** Begin Records to use **

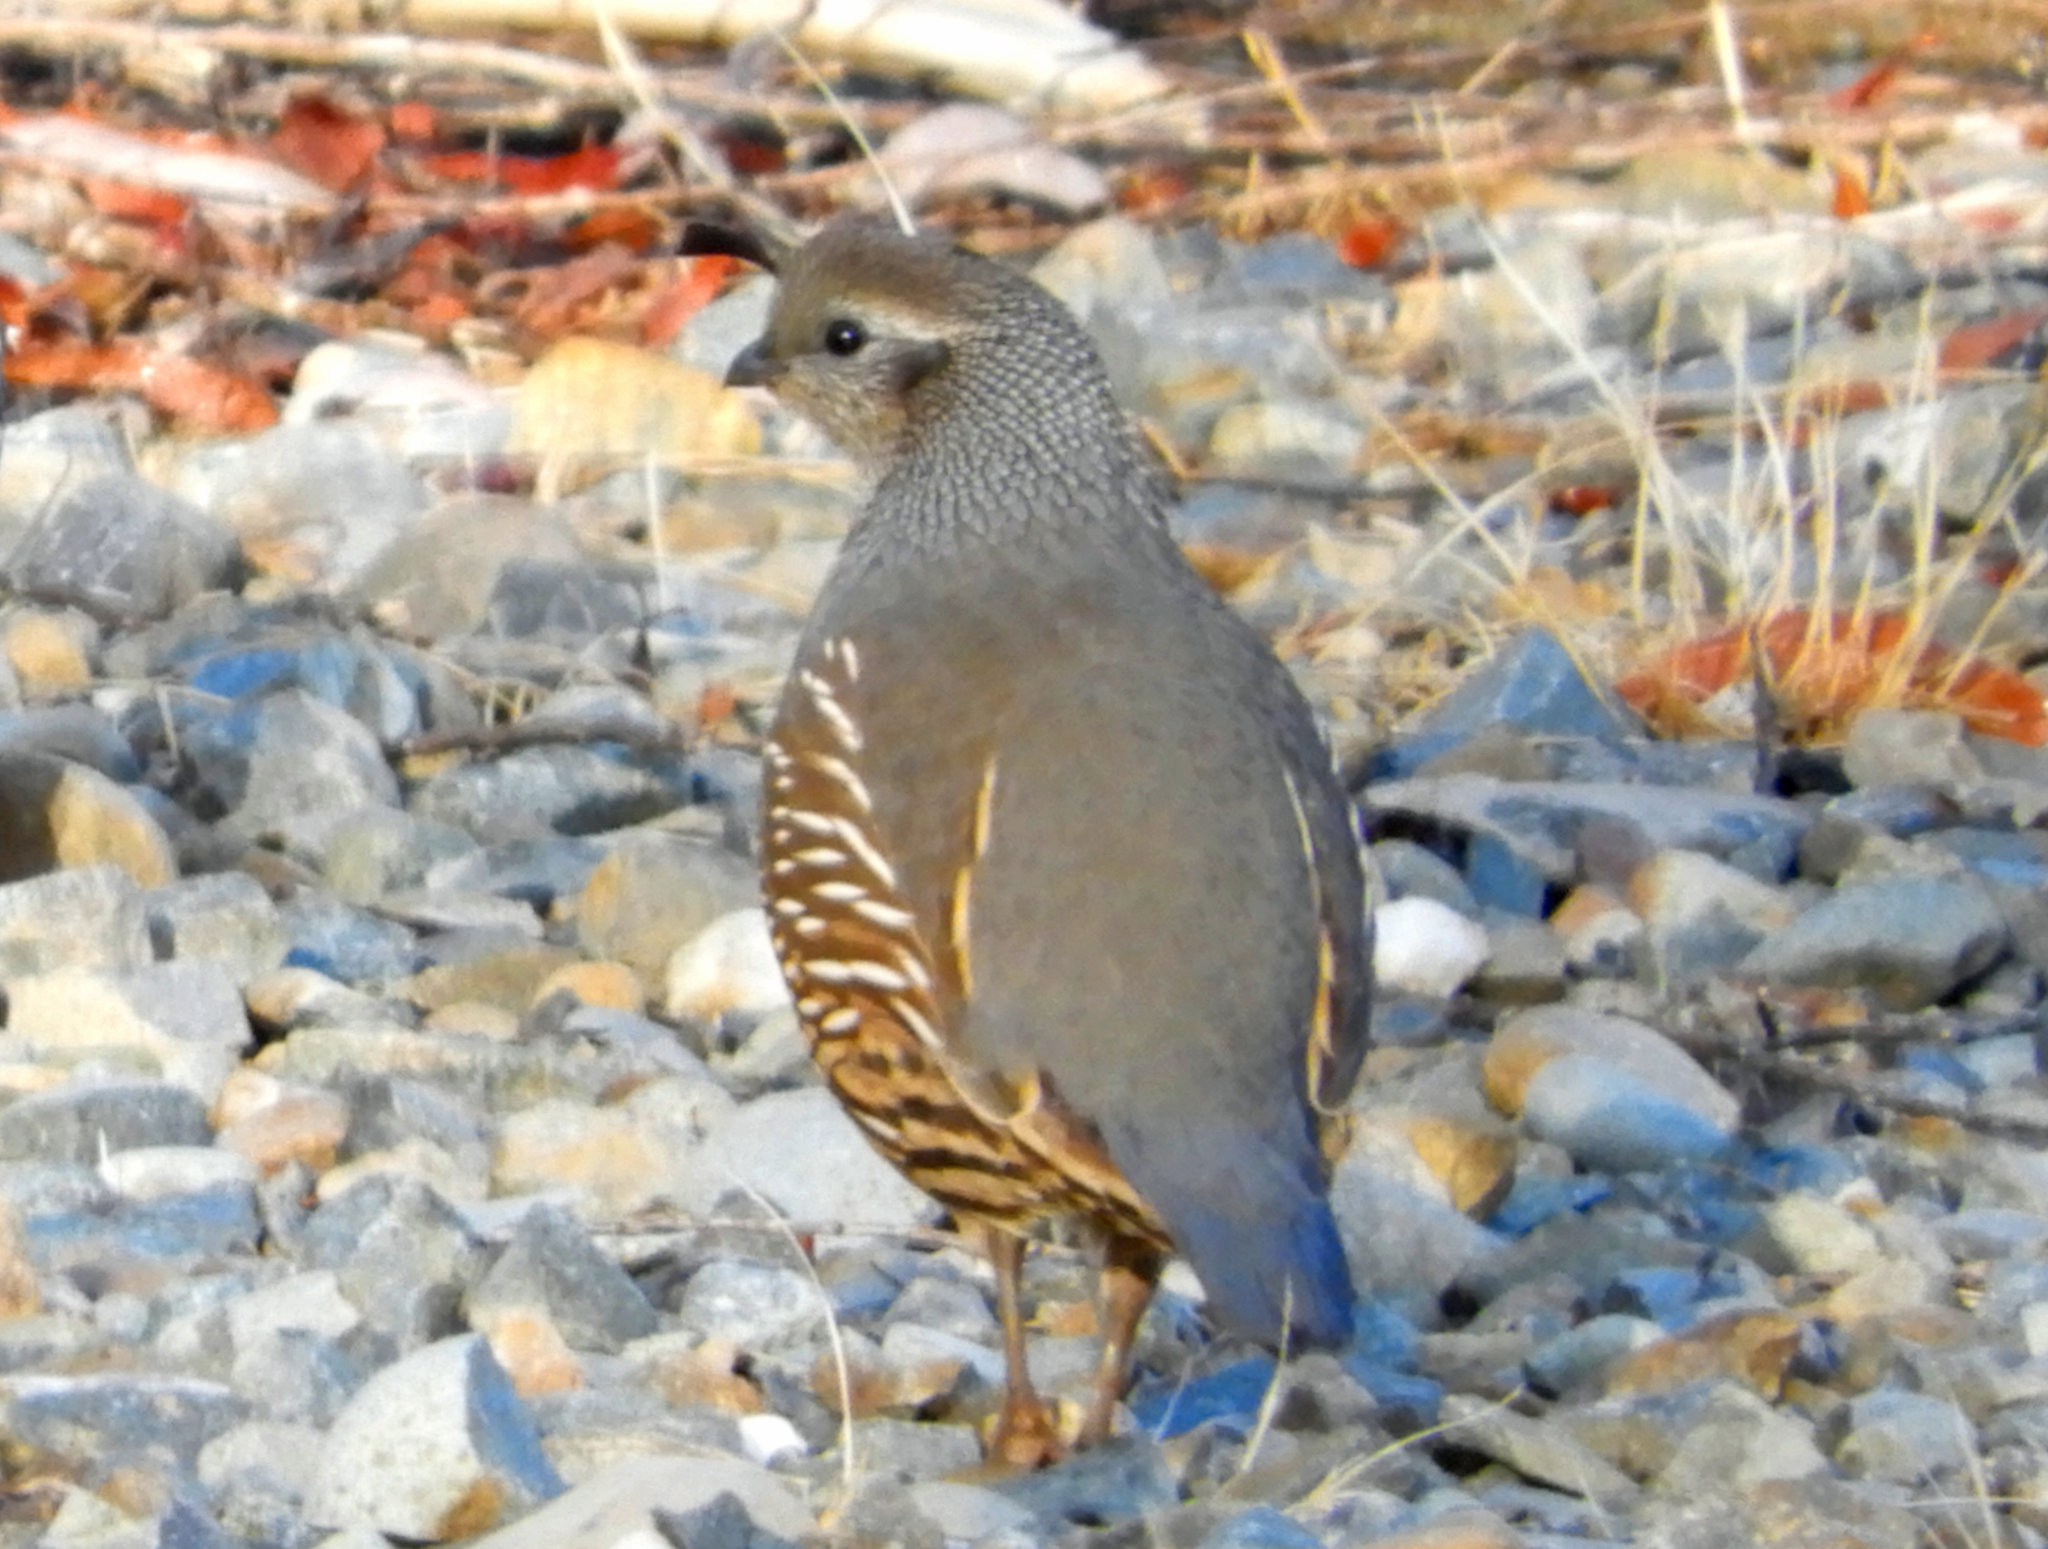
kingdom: Animalia
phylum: Chordata
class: Aves
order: Galliformes
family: Odontophoridae
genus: Callipepla
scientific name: Callipepla californica
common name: California quail
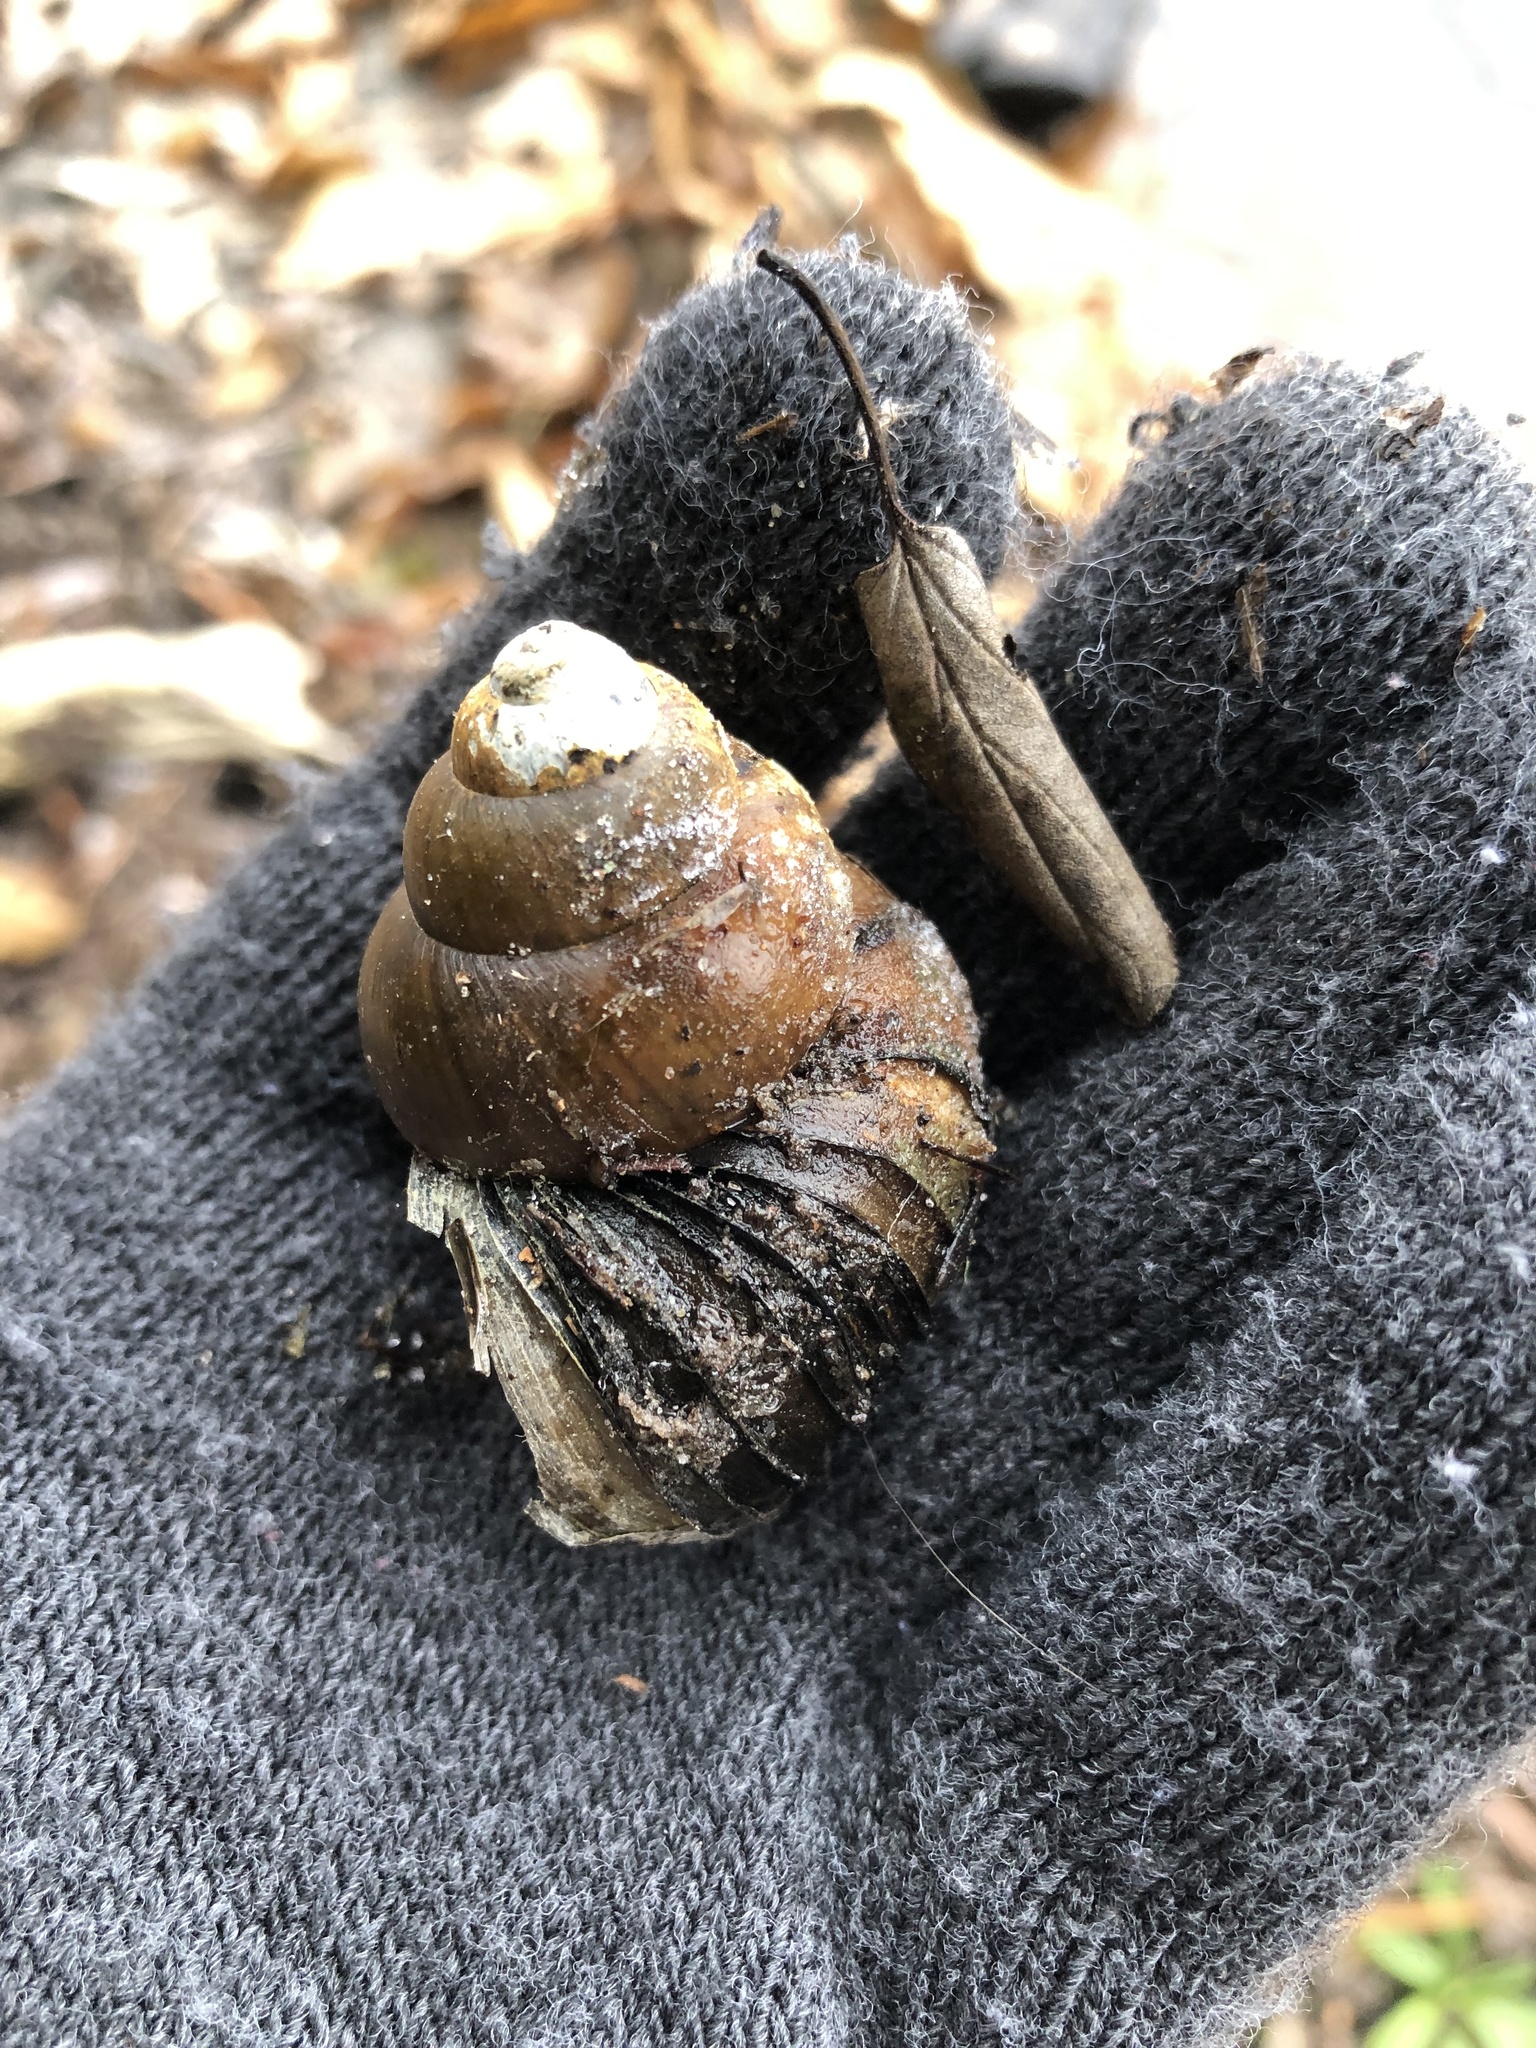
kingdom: Animalia
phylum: Mollusca
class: Gastropoda
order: Architaenioglossa
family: Viviparidae
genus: Cipangopaludina
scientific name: Cipangopaludina chinensis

** End Records to use **

Written request » Copy out every line from all the entries above word for word, but leave out the pictures.

Answer below »
kingdom: Animalia
phylum: Chordata
class: Aves
order: Galliformes
family: Odontophoridae
genus: Callipepla
scientific name: Callipepla californica
common name: California quail
kingdom: Animalia
phylum: Mollusca
class: Gastropoda
order: Architaenioglossa
family: Viviparidae
genus: Cipangopaludina
scientific name: Cipangopaludina chinensis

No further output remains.